Performance Considerations when Loading Texts

Important:

InterSystems has deprecated InterSystems IRIS® Natural Language Processing (NLP). It may be removed from future versions of InterSystems products. The following documentation is provided as reference for existing users only. Existing users who would like assistance identifying an alternative solution should contact the WRCOpens in a new tab.

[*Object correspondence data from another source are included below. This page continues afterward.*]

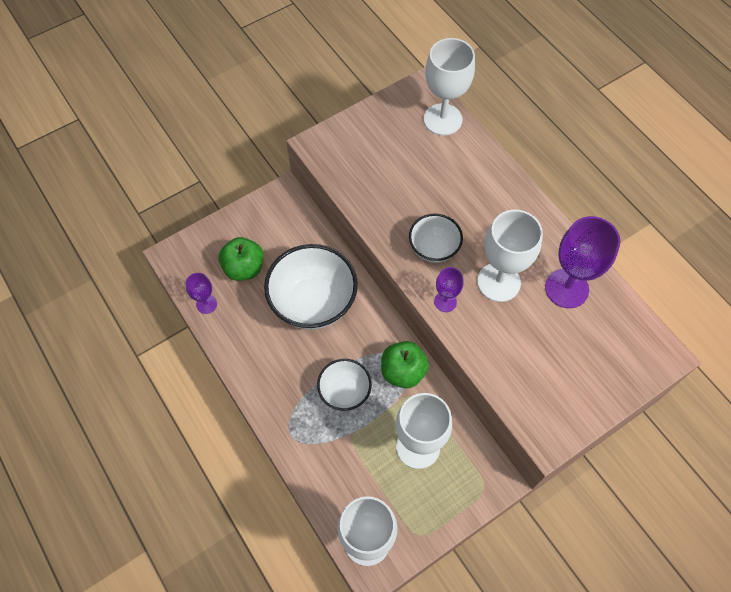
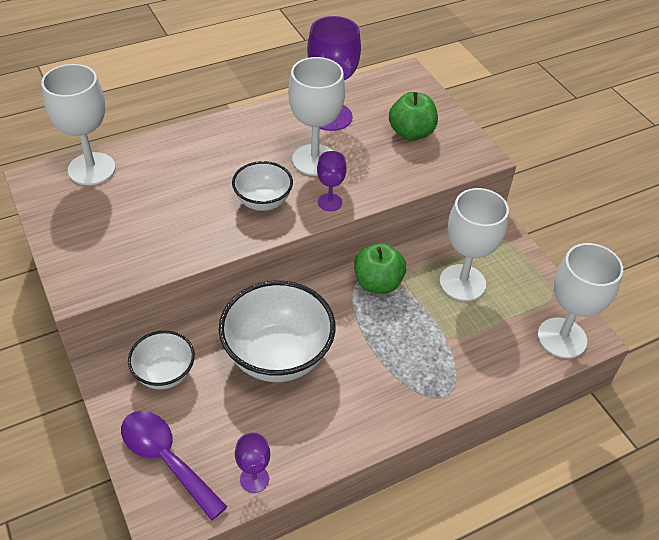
camera: 85 degrees left, 15 degrees down
(218, 246) = (166, 459): none -> purple spoon
(244, 268) = (209, 429): green apple -> green apple (411, 133)
(345, 392) = (396, 338): white bowl -> white bowl (165, 374)

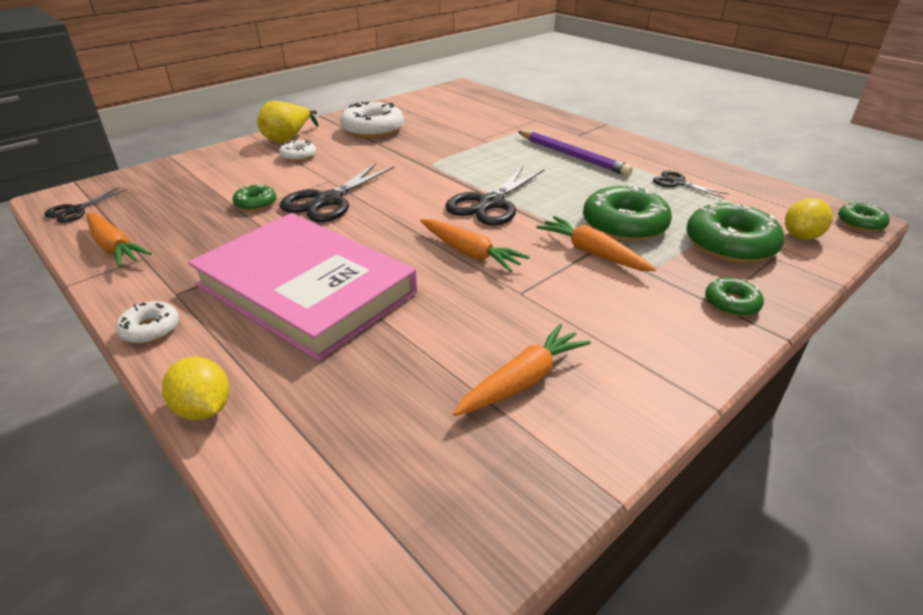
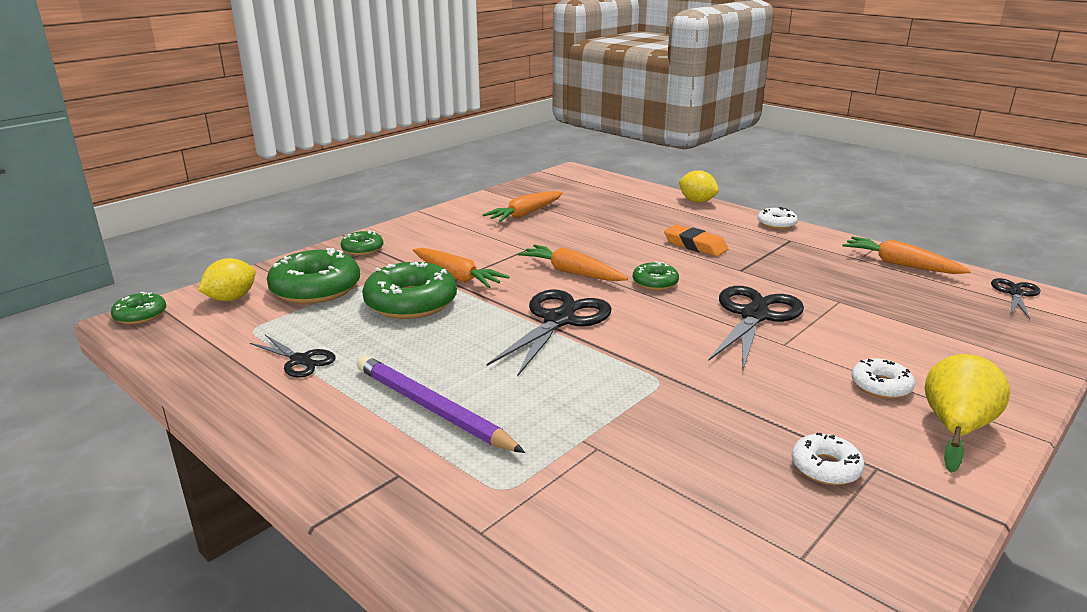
camera: 175 degrees right, 10 degrees down
(256, 203) = (833, 309): green donut -> green donut (655, 282)
(306, 289) = (695, 245): pink book -> orange eraser
(373, 130) = (825, 467): white donut -> white donut, size x0.52

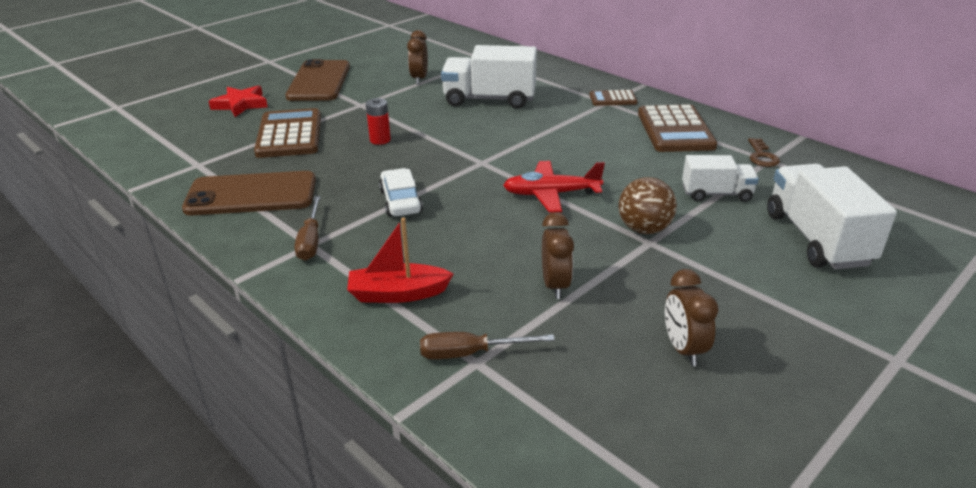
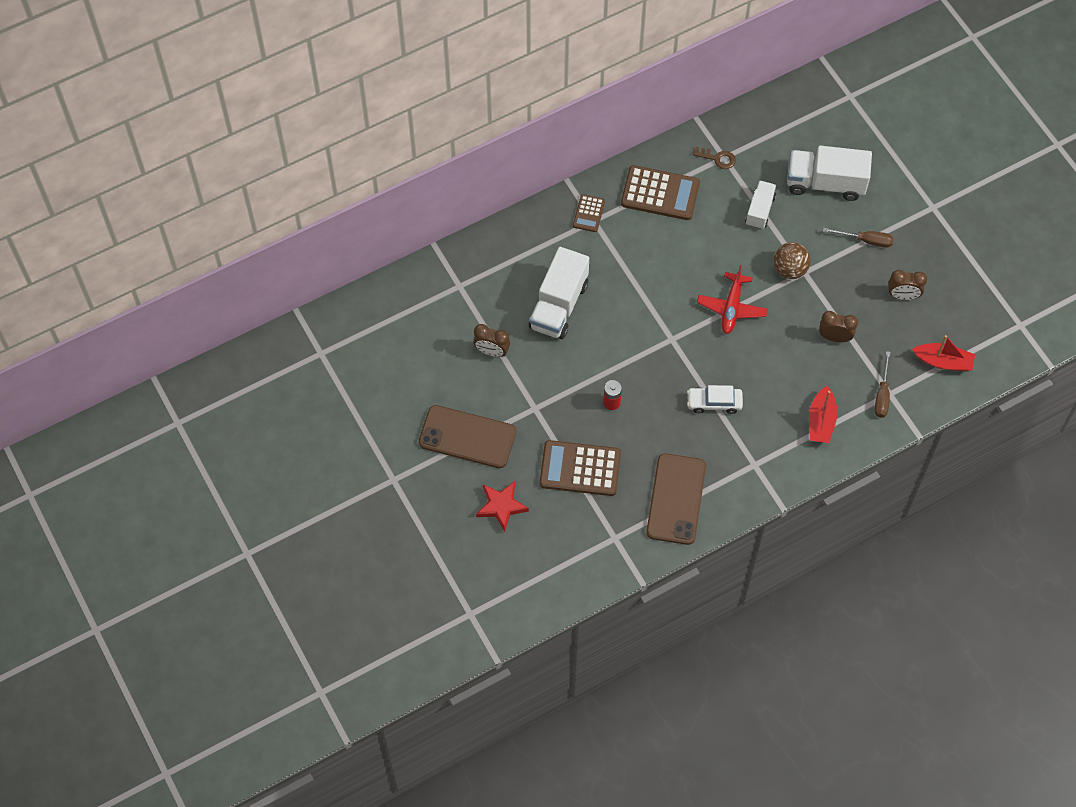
camera: 75 degrees left, 30 degrees up
(310, 241) = (750, 464): brown screwdriver -> brown screwdriver (866, 240)
(577, 426) = (943, 361): none -> red boat

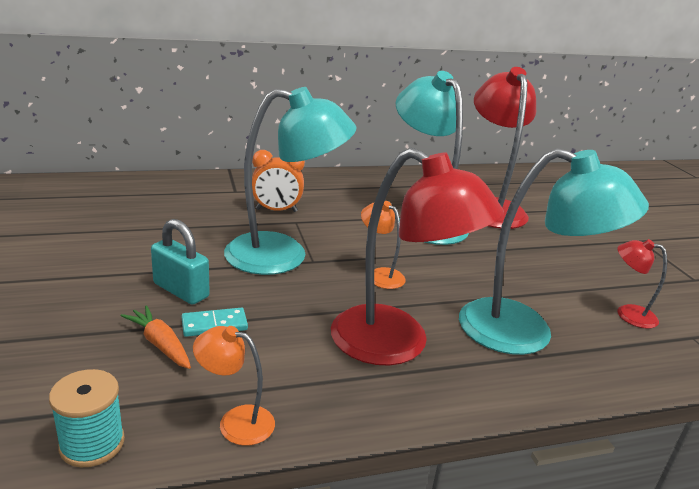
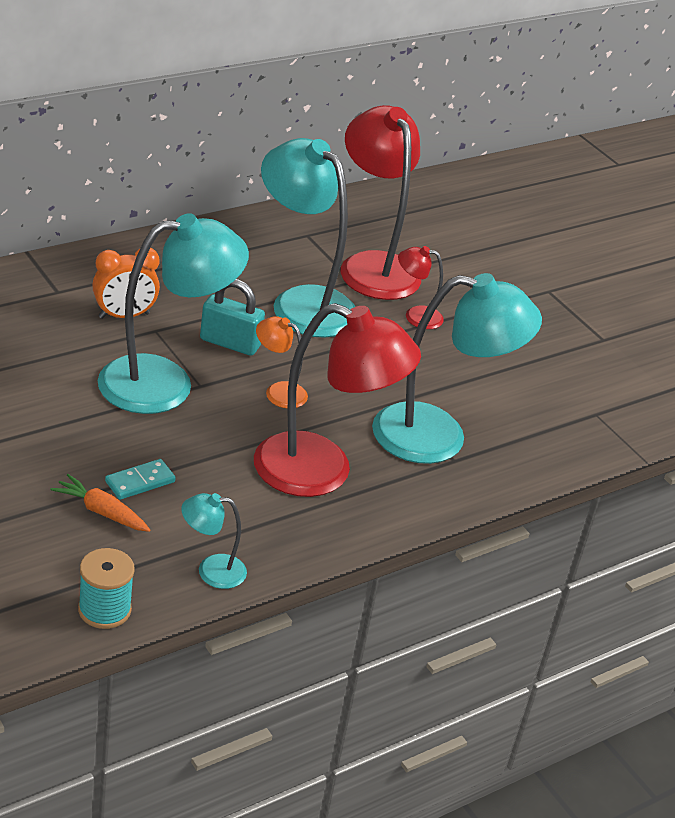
camera: 20 degrees left, 10 degrees up
(181, 290) = (83, 448): turquoise padlock -> turquoise padlock (230, 343)
(235, 422) = (211, 571): orange lamp -> turquoise lamp
(628, 314) = (535, 397): red lamp -> red lamp (415, 316)

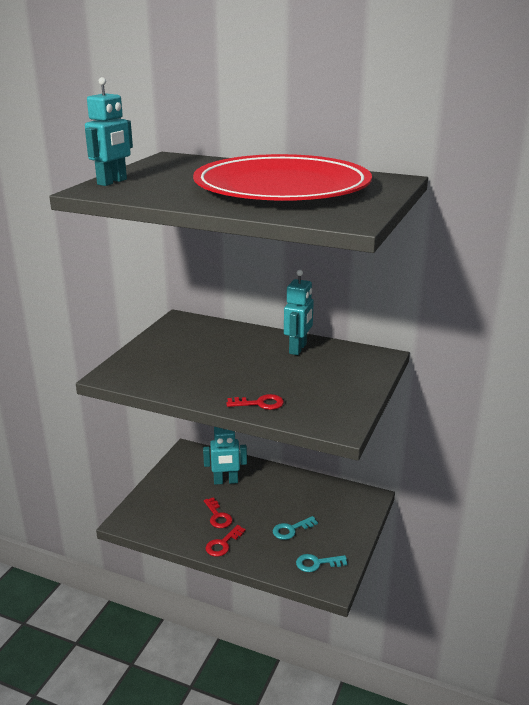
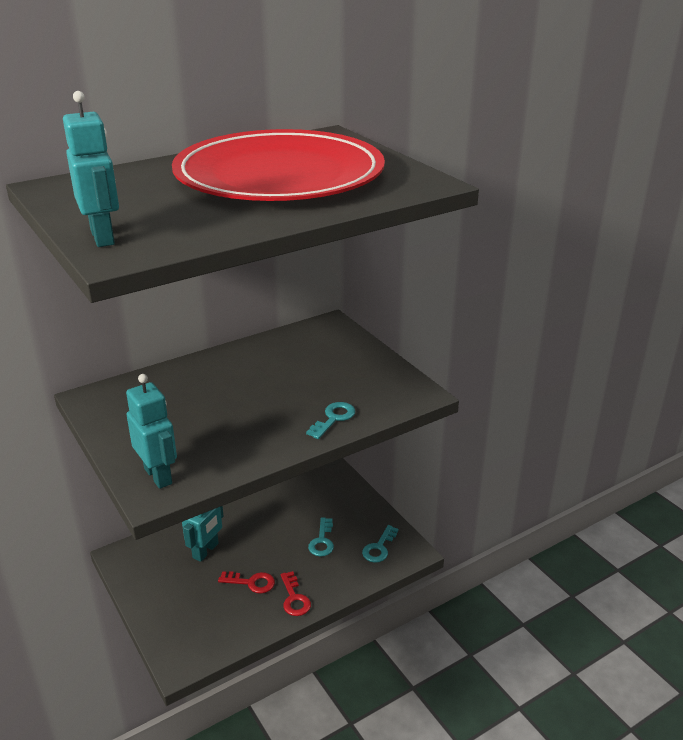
camera: 55 degrees left, 5 degrees up
(260, 403) = (333, 418): red key -> turquoise key
(298, 349) = (260, 356): turquoise robot -> turquoise robot (158, 476)

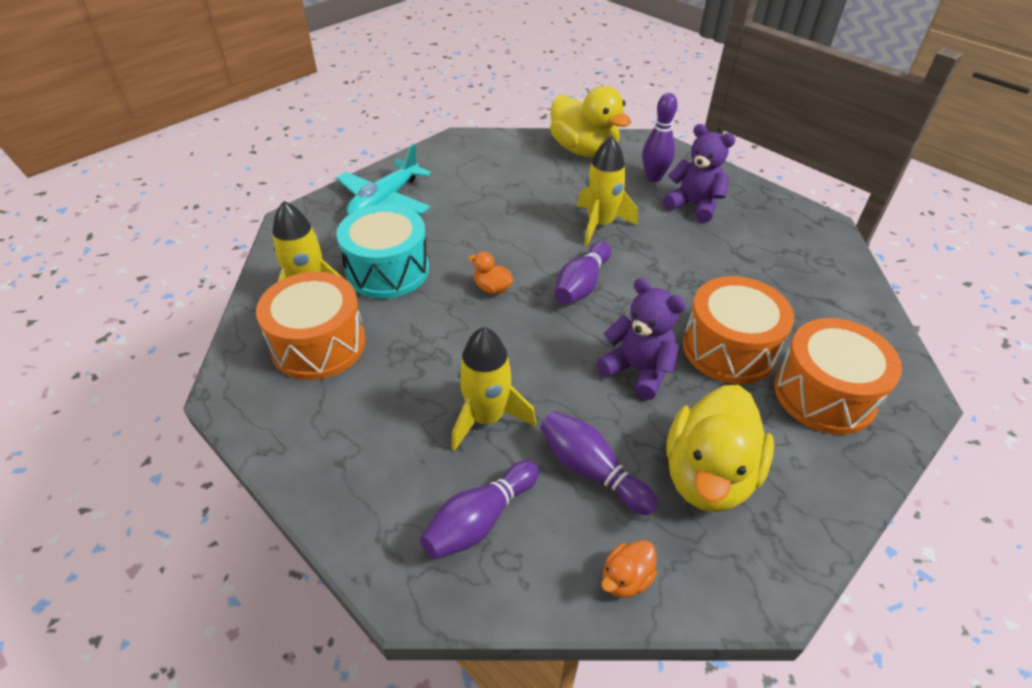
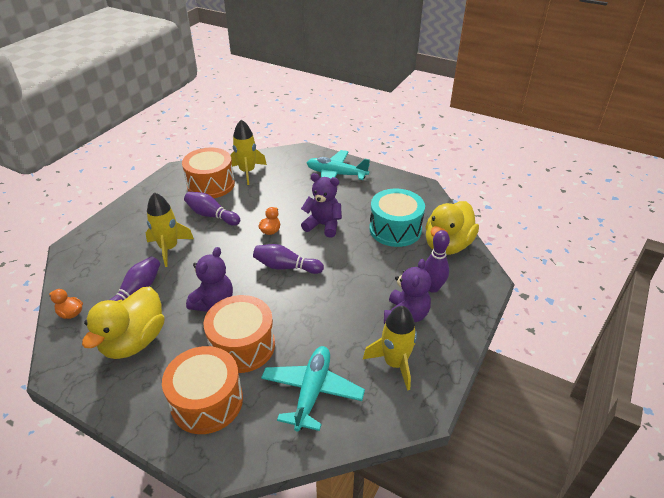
camera: 75 degrees right, 5 degrees down
(387, 270) = (273, 191): turquoise drum -> turquoise drum (395, 229)
(480, 520) = (106, 258): purple bowling pin -> purple bowling pin (211, 215)
(502, 235) = (323, 225): none -> purple teddy bear
(600, 224) = (355, 266): yellow rocket -> yellow rocket (395, 363)
(708, 475) = (134, 341): yellow duck -> yellow duck turned 75 degrees counterclockwise
(806, 297) = (312, 392): none -> turquoise plane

Because NLP typically handles large amounts of text data, the following InterSystems IRIS data platform performance considerations should be heeded when loading source text:

Before starting a batch load of a significant number of sources, stop database journaling. Once the batch load completes, make sure to restart journaling. Refer to the “Journaling” chapter of the Data Integrity Guide for information on stopping and restarting journaling.
Before starting a batch load of a significant number of sources (or a small number of very large sources), set the global buffer pool to a size large enough to handle this operation. NLP indexing creates a large number of temporary globals. If the global buffer pool is not large enough to handle these temporary globals in memory, they are written to disk. These disk I/O operations can significantly affect NLP performance. Refer to “Memory and Startup Settings” for more information.
NLP indexing requires substantially more disk space than the space occupied by the source texts. The approximate space requirements for temporary and permanent globals are described in “Globals and Space Requirements” section of the “Implementation” chapter of this manual.
Do not configure more language support than is required for your sources. Your NLP Configuration should specify only those languages that are actually found in your sources. If all of your sources are in one language, do not specify automatic language identification. Unless n-grams are required for the language, do not set the EnableNgrams domain parameter.